A reader has since emailed me the following corrections to the above biography of R. Silverstone incorporated from Wikipedia:
To the best of my knowledge he never studied in Ruzhany.  At around the age of 12 and before he went to Telz, he studied in what today would be termed a Yeshiva Ketana in the Lithuanian town known to Jews as Rassein  (need to check the official name.  I think it was something like Rossieny under the Russians and, then, Rasseiniai under the Lithuanians, but this needs checking).  There seems to be confusion here between to not-too-differently sounding names.  My source for this is Silverstone’s handwritten autobiography of which I have a copy.

For the sake of accuracy, Rabbi Silverstone was a cousin by marriage of Rabbi Z R Bengis.  Rav Bengis’ first wife was a daughter of R’ Chaim Zvi Hirsh Broide and R’ Silverstone was a son of R’ CZHB’s brother R’ Yeshaya Meir Silverstone, so R’ Gedaliah and Rebbetzin Bengis were first cousins.

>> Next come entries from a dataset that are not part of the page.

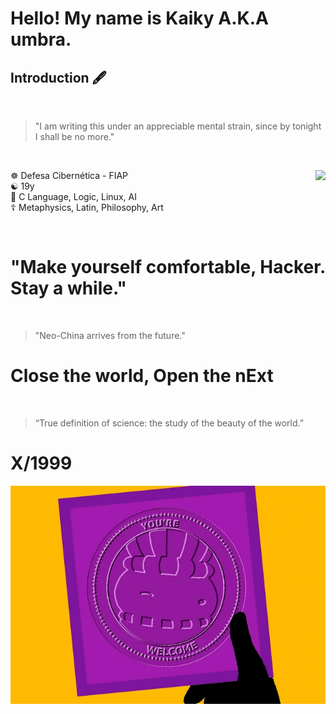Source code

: # Hello! My name is Kaiky A.K.A umbra.
## Introduction 🖋️

<br>
<blockquote> "I am writing this under an appreciable mental strain, since by tonight I shall be no more." </blockquote>
<br>
<div class="midcolumn">
  <main>
    <article>
      <div class="post-info">
        </div>
<div>
<img src="gits.webp" align="right">
      </div>
        <p>
          ☸️ Defesa Cibernética - FIAP <br>
          ☯ 19y </br>
          🪷 C Language, Logic, Linux, AI </br>
          ☦️ Metaphysics, Latin, Philosophy, Art </br>
  </p>
  </div>
 <br>

 # "Make yourself comfortable, Hacker. Stay a while."
<br>

<blockquote>"Neo-China arrives from the future."</blockquote>

# Close the world, Open the nExt
<br>
<blockquote>“True definition of science: the study of the beauty of the world.”</blockquote>

<div>

 # X/1999

<img src="You're_welcome.webp" align=center>

</div>

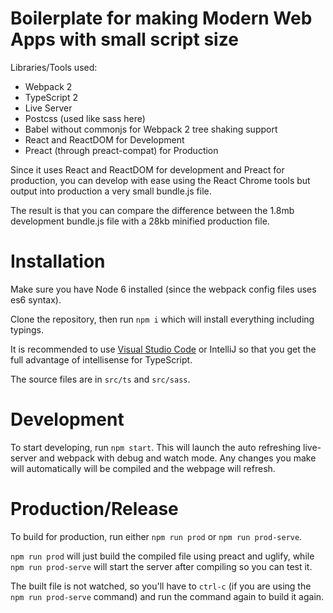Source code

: # Boilerplate for making Modern Web Apps with small script size

Libraries/Tools used:

- Webpack 2
- TypeScript 2
- Live Server
- Postcss (used like sass here)
- Babel without commonjs for Webpack 2 tree shaking support
- React and ReactDOM for Development
- Preact (through preact-compat) for Production

Since it uses React and ReactDOM for development and Preact for production, you can develop with ease using the React Chrome tools but output into production a very small bundle.js file.

The result is that you can compare the difference between the 1.8mb development bundle.js file with a 28kb minified production file.

# Installation

Make sure you have Node 6 installed (since the webpack config files uses es6 syntax).

Clone the repository, then run `npm i` which will install everything including typings.

It is recommended to use [Visual Studio Code](https://code.visualstudio.com/) or IntelliJ so that you get the full advantage of intellisense for TypeScript.

The source files are in `src/ts` and `src/sass`.

# Development

To start developing, run `npm start`. This will launch the auto refreshing live-server and webpack with debug and watch mode. Any changes you make will automatically will be compiled and the webpage will refresh.

# Production/Release

To build for production, run either `npm run prod` or `npm run prod-serve`.

`npm run prod` will just build the compiled file using preact and uglify, while `npm run prod-serve` will start the server after compiling so you can test it.

The built file is not watched, so you'll have to `ctrl-c` (if you are using the `npm run prod-serve` command) and run the command again to build it again.
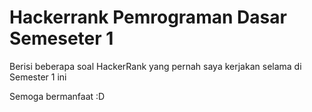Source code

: # Hackerrank Pemrograman Dasar Semeseter 1

Berisi beberapa soal HackerRank yang pernah saya kerjakan selama di Semester 1 ini

Semoga bermanfaat :D
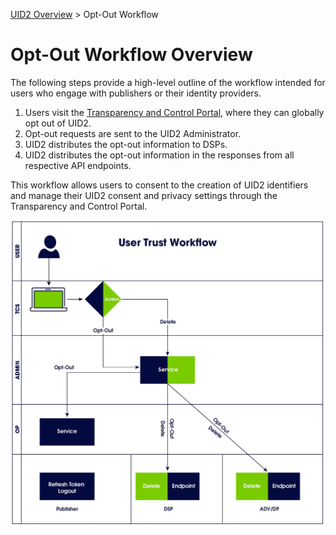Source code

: [UID2 Overview](../README.md) > Opt-Out Workflow

# Opt-Out Workflow Overview

The following steps provide a high-level outline of the workflow intended for users who engage with publishers or their identity providers. 

1. Users visit the [Transparency and Control Portal](https://transparentadvertising.org), where they can globally opt out of UID2.
2. Opt-out requests are sent to the UID2 Administrator.
3. UID2 distributes the opt-out information to DSPs.
4. UID2 distributes the opt-out information in the responses from all respective API endpoints.

This workflow allows users to consent to the creation of UID2 identifiers and manage their UID2 consent and privacy settings through the Transparency and Control Portal.

![User Trust Workflow](images/user_trust_workflow.jpg)

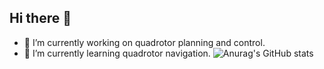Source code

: ## Hi there 👋

<!--
**hitwang606/hitwang606** is a ✨ _special_ ✨ repository because its `README.md` (this file) appears on your GitHub profile.

Here are some ideas to get you started:

- 🔭 I’m currently working on ...
- 🌱 I’m currently learning ...
- 👯 I’m looking to collaborate on ...
- 🤔 I’m looking for help with ...
- 💬 Ask me about ...
- 📫 How to reach me: ...
- 😄 Pronouns: ...
- ⚡ Fun fact: ...
-->
- 🔭 I’m currently working on quadrotor planning and control.
- 🌱 I’m currently learning quadrotor navigation.
![Anurag's GitHub stats](https://github-readme-stats.vercel.app/api?username=hitwang606)
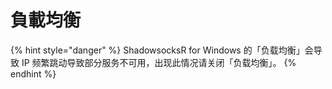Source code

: # 負載均衡

{% hint style="danger" %}
ShadowsocksR for Windows 的「负载均衡」会导致 IP 频繁跳动导致部分服务不可用，出现此情况请关闭「负载均衡」。
{% endhint %}

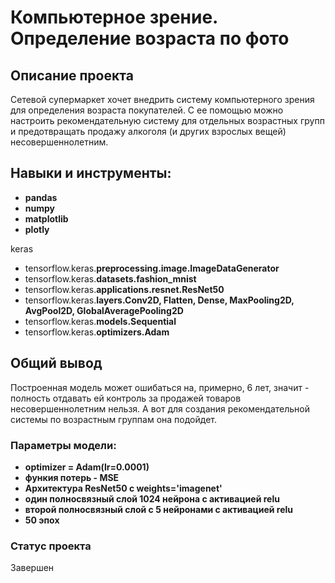 
# Компьютерное зрение. Определение возраста по фото

## Описание проекта

Сетевой супермаркет хочет внедрить систему компьютерного зрения для определения возраста покупателей. С ее помощью можно настроить рекомендательную систему для отдельных возрастных групп и предотвращать продажу алкоголя (и других взрослых вещей) несовершеннолетним.

## Навыки и инструменты:

 - **pandas**
 - **numpy** 
 - **matplotlib**
 - **plotly**

keras

 - tensorflow.keras.**preprocessing.image.ImageDataGenerator**
 - tensorflow.keras.**datasets.fashion_mnist**
 - tensorflow.keras.**applications.resnet.ResNet50**
 - tensorflow.keras.**layers.Conv2D, Flatten, Dense, MaxPooling2D, AvgPool2D, GlobalAveragePooling2D**
 - tensorflow.keras.**models.Sequential**
 - tensorflow.keras.**optimizers.Adam**



## Общий вывод

Построенная модель может ошибаться на, примерно, 6 лет, значит - полность отдавать ей контроль за продажей товаров несовершеннолетним нельзя. А вот для создания рекомендательной системы по возрастным группам она подойдет.

### Параметры модели:
 - **optimizer = Adam(lr=0.0001)**
 - **функия потерь - MSE**
 - **Архитектура ResNet50 с weights='imagenet'**
 - **один полносвязный слой 1024 нейрона с активацией relu**
 - **второй полносвязный слой с 5 нейронами с активацией relu**
 - **50 эпох**

### Статус проекта
Завершен
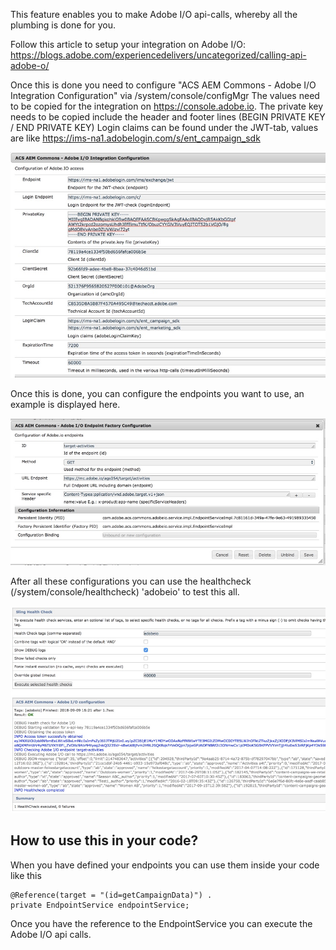 
This feature enables you to make Adobe I/O api-calls, whereby all the plumbing is done for you.

Follow this article to setup your integration on Adobe I/O: https://blogs.adobe.com/experiencedelivers/uncategorized/calling-api-adobe-o/

Once this is done you need to configure "ACS AEM Commons - Adobe I/O Integration Configuration" via /system/console/configMgr
The values need to be copied for the integration on https://console.adobe.io.
The private key needs to be copied include the header and footer lines (BEGIN PRIVATE KEY / END PRIVATE KEY)
Login claims can be found under the JWT-tab, values are like https://ims-na1.adobelogin.com/s/ent_campaign_sdk

![Adobe I/O Integration](adobeio-configuration.jpg)

Once this is done, you can configure the endpoints you want to use, an example is displayed here.

![Endpoint configuration](adobeio-endpoint-config.jpg)

After all these configurations you can use the healthcheck (/system/console/healthcheck) 'adobeio' to test this all.

![Adobe I/O healthcheck](adobeio-healthcheck.jpg)

## How to use this in your code?

When you have defined your endpoints you can use them inside your code like this

    @Reference(target = "(id=getCampaignData)") .  
    private EndpointService endpointService;

 Once you have the reference to the EndpointService you can execute the Adobe I/O api calls.

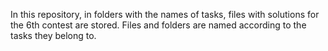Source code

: In this repository, in folders with the names of tasks, files with solutions for the 6th contest are stored. Files and folders are named according to the tasks they belong to.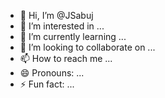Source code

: - 👋 Hi, I’m @JSabuj
- 👀 I’m interested in ...
- 🌱 I’m currently learning ...
- 💞️ I’m looking to collaborate on ...
- 📫 How to reach me ...
- 😄 Pronouns: ...
- ⚡ Fun fact: ...

<!---
JSabuj/JSabuj is a ✨ special ✨ repository because its `README.md` (this file) appears on your GitHub profile.
You can click the Preview link to take a look at your changes.
--->
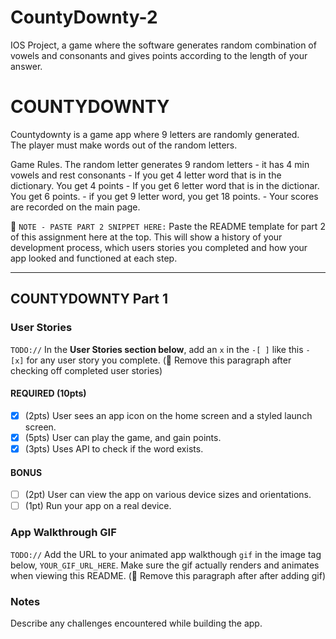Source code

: # CountyDownty-2
IOS Project, a game where the software generates random combination of vowels and consonants and gives points according to the length of your answer.
# COUNTYDOWNTY

Countydownty is a game app where 9 letters are randomly generated.  
The player must make words out of the random letters.

Game Rules. 
The random letter generates 9 random letters 
	- it has 4 min vowels and rest consonants 
	- If you get 4 letter word that is in the dictionary. You get 4 points 
	- If you get 6 letter word that is in the dictionar. You get 6 points.
	- if you get 9 letter word, you get 18 points. 
	- Your scores are recorded on the main page. 

📝 `NOTE - PASTE PART 2 SNIPPET HERE:` Paste the README template for part 2 of this assignment here at the top. This will show a history of your development process, which users stories you completed and how your app looked and functioned at each step.

---

## COUNTYDOWNTY Part 1

### User Stories
`TODO://` In the **User Stories section below**, add an `x` in the `-[ ]` like this `- [x]` for any user story you complete. (🚫 Remove this paragraph after checking off completed user stories)

#### REQUIRED (10pts)
- [x] (2pts) User sees an app icon on the home screen and a styled launch screen.
- [x] (5pts) User can play the game, and gain points.
- [x] (3pts) Uses API to check if the word exists.

#### BONUS
- [ ] (2pt) User can view the app on various device sizes and orientations.
- [ ] (1pt) Run your app on a real device.

### App Walkthrough GIF
`TODO://` Add the URL to your animated app walkthough `gif` in the image tag below, `YOUR_GIF_URL_HERE`. Make sure the gif actually renders and animates when viewing this README. (🚫 Remove this paragraph after after adding gif)



### Notes
Describe any challenges encountered while building the app.
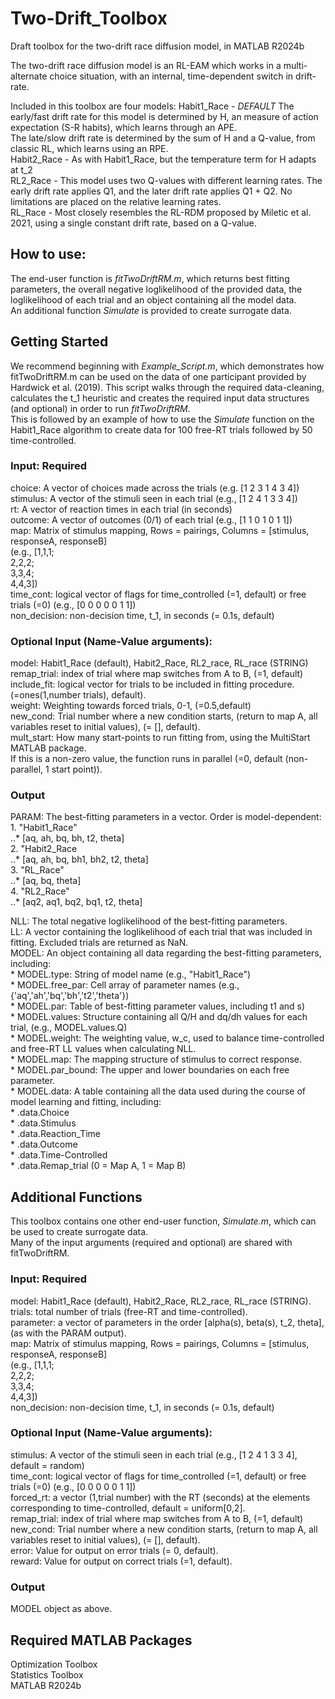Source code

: # Two-Drift_Toolbox
Draft toolbox for the two-drift race diffusion model, in MATLAB R2024b

The two-drift race diffusion model is an RL-EAM which works in a multi-alternate choice situation,
with an internal, time-dependent switch in drift-rate.

Included in this toolbox are four models:
Habit1_Race - *DEFAULT* The early/fast drift rate for this model is determined by H, an 
             measure of action expectation (S-R habits), which learns through
             an APE.  
             The late/slow drift rate is determined by the sum of H and a 
             Q-value, from classic RL, which learns using an RPE.  
Habit2_Race - As with Habit1_Race, but the temperature term for H adapts at t_2  
RL2_Race   - This model uses two Q-values with different learning rates. The early
             drift rate applies Q1, and the later drift rate applies Q1 + Q2. No limitations
             are placed on the relative learning rates.  
RL_Race    - Most closely resembles the RL-RDM proposed by Miletic et al. 2021, 
             using a single constant drift rate, based on a Q-value.  

## How to use:
The end-user function is *fitTwoDriftRM.m*, which returns best fitting parameters, the
overall negative loglikelihood of the provided data, the loglikelihood
of each trial and an object containing all the model data.  
An additional function *Simulate* is provided to create surrogate data.


## Getting Started
We recommend beginning with *Example_Script.m*, which demonstrates how fitTwoDriftRM.m can be used on the data of one participant provided by Hardwick et al. (2019).
This script walks through the required data-cleaning, calculates the t_1 heuristic and creates the required input data structures (and optional)
in order to run *fitTwoDriftRM*.  
This is followed by an example of how to use the *Simulate* function on the Habit1_Race algorithm to create data for 100 free-RT trials followed by 50 time-controlled.

### Input: Required
choice: A vector of choices made across the trials (e.g. \[1 2 3 1 4 3 4])  
stimulus: A vector of the stimuli seen in each trial (e.g., \[1 2 4 1 3 3 4])  
rt: A vector of reaction times in each trial  (in seconds)  
outcome: A vector of outcomes (0/1) of each trial (e.g., \[1 1 0 1 0 1 1])  
map: Matrix of stimulus mapping, Rows = pairings, Columns = \[stimulus, responseA, responseB]   
     (e.g., \[1,1,1;  
             2,2,2;  
             3,3,4;  
             4,4,3])  
time_cont: logical vector of flags for time_controlled (=1, default) or free trials (=0) (e.g., \[0 0 0 0 0 1 1])  
non_decision: non-decision time, t_1, in seconds (= 0.1s, default)


### Optional Input (Name-Value arguments):
model: Habit1_Race (default), Habit2_Race, RL2_race, RL_race (STRING)  
remap_trial: index of trial where map switches from A to B, (=1, default)  
include_fit: logical vector for trials to be included in fitting
             procedure. (=ones(1,number trials), default).  
weight: Weighting towards forced trials, 0-1, (=0.5,default)  
new_cond: Trial number where a new condition starts, (return to map A, all 
          variables reset to initial values), (= [], default).  
mult_start: How many start-points to run fitting from, using the MultiStart MATLAB package.   
            If this is a non-zero value, the function runs in parallel (=0, default (non-parallel, 1 start point)).   


### Output
PARAM: The best-fitting parameters in a vector. Order is model-dependent:  
    1. "Habit1_Race"  
        ..* \[aq, ah, bq, bh, t2, theta]   
    2. "Habit2_Race  
        ..* \[aq, ah, bq, bh1, bh2, t2, theta]   
    3. "RL_Race"  
        ..* \[aq, bq, theta]  
    4. "RL2_Race"  
        ..* \[aq2, aq1, bq2, bq1, t2, theta]  

NLL: The total negative loglikelihood of the best-fitting parameters.  
LL: A vector containing the loglikelihood of each trial that was included in fitting. Excluded trials are returned as NaN.  
MODEL: An object containing all data regarding the best-fitting parameters, including:  
    * MODEL.type: String of model name (e.g., "Habit1_Race")  
    * MODEL.free_par: Cell array of parameter names (e.g., {'aq','ah','bq','bh','t2','theta'})  
    * MODEL.par: Table of best-fitting parameter values, including t1 and s)  
    * MODEL.values: Structure containing all Q/H and dq/dh values for each trial, (e.g., MODEL.values.Q)  
    * MODEL.weight: The weighting value, w_c, used to balance time-controlled and free-RT LL values when calculating NLL.  
    * MODEL.map: The mapping structure of stimulus to correct response.  
    * MODEL.par_bound: The upper and lower boundaries on each free parameter.  
    * MODEL.data: A table containing all the data used during the course of model learning and fitting, including:  
        * .data.Choice  
        * .data.Stimulus  
        * .data.Reaction_Time  
        * .data.Outcome  
        * .data.Time-Controlled  
        * .data.Remap_trial (0 = Map A, 1 = Map B)  


## Additional Functions
This toolbox contains one other end-user function, *Simulate.m*, which can be used to create surrogate data.  
Many of the input arguments (required and optional) are shared with fitTwoDriftRM.  

### Input: Required
model: Habit1_Race (default), Habit2_Race, RL2_race, RL_race (STRING).  
trials: total number of trials (free-RT and time-controlled).  
parameter: a vector of parameters in the order \[alpha(s), beta(s), t_2, theta], (as with the PARAM output).  
map: Matrix of stimulus mapping, Rows = pairings, Columns = \[stimulus, responseA, responseB]   
     (e.g., \[1,1,1;  
             2,2,2;  
             3,3,4;  
             4,4,3])  
non_decision: non-decision time, t_1, in seconds (= 0.1s, default)  

### Optional Input (Name-Value arguments):
stimulus: A vector of the stimuli seen in each trial (e.g., \[1 2 4 1 3 3 4], default = random)  
time_cont: logical vector of flags for time_controlled (=1, default) or free trials (=0) (e.g., \[0 0 0 0 0 1 1])  
forced_rt: a vector (1,trial number) with the RT (seconds) at the elements corresponding to time-controlled, default = uniform\[0,2].  
remap_trial: index of trial where map switches from A to B, (=1, default)  
new_cond: Trial number where a new condition starts, (return to map A, all 
          variables reset to initial values), (= \[], default).  
error: Value for output on error trials (= 0, default).  
reward: Value for output on correct trials (=1, default).  


### Output
MODEL object as above.  


## Required MATLAB Packages
Optimization Toolbox  
Statistics Toolbox  
MATLAB R2024b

Rabbi Ravinson’s first name was GershoN not GershoM!  Incidentally, he was a Rav in Liverpool before Cleveland (where he passed away and is buried) and that’s how he became personally acquainted with the Rabbis Silverstone, father and son.

The final words of the piece are “and an in-law of Rabbi Gershom Ravinson of Cleveland ”.  A basic knowledge of the relative ages and family situations of these 2 Rabbis shows that it’s physically impossible for them to have been “in laws”!  This error arises from the mysterious use of the term “mechutani” by R’ Ravinson in his haskama to R’ Silverstone’s “Pirchei Oviv” published in 5661 when R’ Gedaliah Silverstone was serving in his first rabbinical position in Belfast.  R’ Silverstone was then aged about 30 and had a few very young infant children.  There is no way “mechutani” here could have the conventional meaning of being parents of a young couple.  The usage out of the conventional context is rare but not unique and R’ Ravinson means they were connected via marital relationships.  It wasn’t they had no relationship but, on the other hand, they had no “blood” relationship.  I assume that the latter was the reason he didn’t use the more conventional Shin”Bet (she’er besori”) as they were not really related.  Their family connection was convoluted and connected to the Latvian Tsiuni rabbinic family.  I don’t have the details to hand and they’re not really relevant.


  1. Thanks for the interesting post.

    "The thought that the Chief Rabbi of Washington D.C. had to inform his grandson not to wear his Tefillin on Shabbat and Yom Tov is quite amazing to me."

    R. Silverstein/Silverstone was exhorting his grandson to wear the tefillin daily, and that is where the stress should be placed. The note excepting Shabbos and Yom tov is parenthetical, and I think it is an error to read too much into it.

    P.S. It seems that the grandson was a dentist in Silver Spring, MD, and was niftar about eight years ago.

  2. Look at this book review on Amazon:

    "As a fellow Washingtonian, I was quite interested in reading about another Jewish family who grew up in the Nation's capitol.
    The book is written rather simplistically and is often repetitive but a clear description of the Silverstone family is given. I would have liked to have heard more about the childhoods of various members of the family.Since my husband was a dental patient of Elwood Silverstone, I too bacame his patient when we married in 1968. My paternal grandmother was also a Silverstone, though I don't know if there is any relationship to the author's family. This book needed "more meat". (By that I don't mean sex and violence) I mean a clearer description of individual's emotions and true family feelings about one another would have been good."